BEGIN SUPPLIED DATA

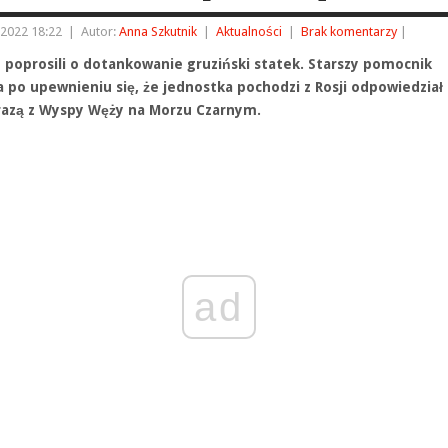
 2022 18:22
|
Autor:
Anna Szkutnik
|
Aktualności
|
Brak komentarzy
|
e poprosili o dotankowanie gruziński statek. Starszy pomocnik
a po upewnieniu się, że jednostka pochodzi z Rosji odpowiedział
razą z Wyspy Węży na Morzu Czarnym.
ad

END SUPPLIED DATA
BEGIN SUPPLIED DATA

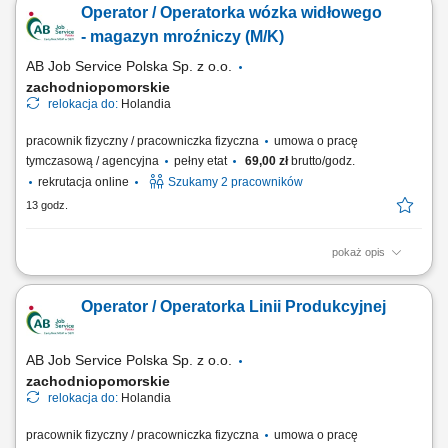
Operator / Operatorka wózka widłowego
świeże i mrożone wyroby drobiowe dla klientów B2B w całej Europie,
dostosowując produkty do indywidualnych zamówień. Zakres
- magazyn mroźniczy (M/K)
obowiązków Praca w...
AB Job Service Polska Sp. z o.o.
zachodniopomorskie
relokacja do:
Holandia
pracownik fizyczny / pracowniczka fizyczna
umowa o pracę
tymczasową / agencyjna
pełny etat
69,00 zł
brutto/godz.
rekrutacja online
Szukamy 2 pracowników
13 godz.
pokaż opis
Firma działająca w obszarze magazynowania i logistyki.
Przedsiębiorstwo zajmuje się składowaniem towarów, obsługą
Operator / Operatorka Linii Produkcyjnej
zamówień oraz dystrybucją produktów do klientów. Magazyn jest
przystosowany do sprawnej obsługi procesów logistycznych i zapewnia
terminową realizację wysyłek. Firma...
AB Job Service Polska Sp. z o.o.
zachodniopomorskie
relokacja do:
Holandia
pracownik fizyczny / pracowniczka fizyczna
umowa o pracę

END SUPPLIED DATA

▶ **TASK BRIEF**
Scanning the data above, copy out every line where "Firma" is found.

▶ **ANSWER TO THE EXERCISE**
Firma działająca w obszarze magazynowania i logistyki.
terminową realizację wysyłek. Firma...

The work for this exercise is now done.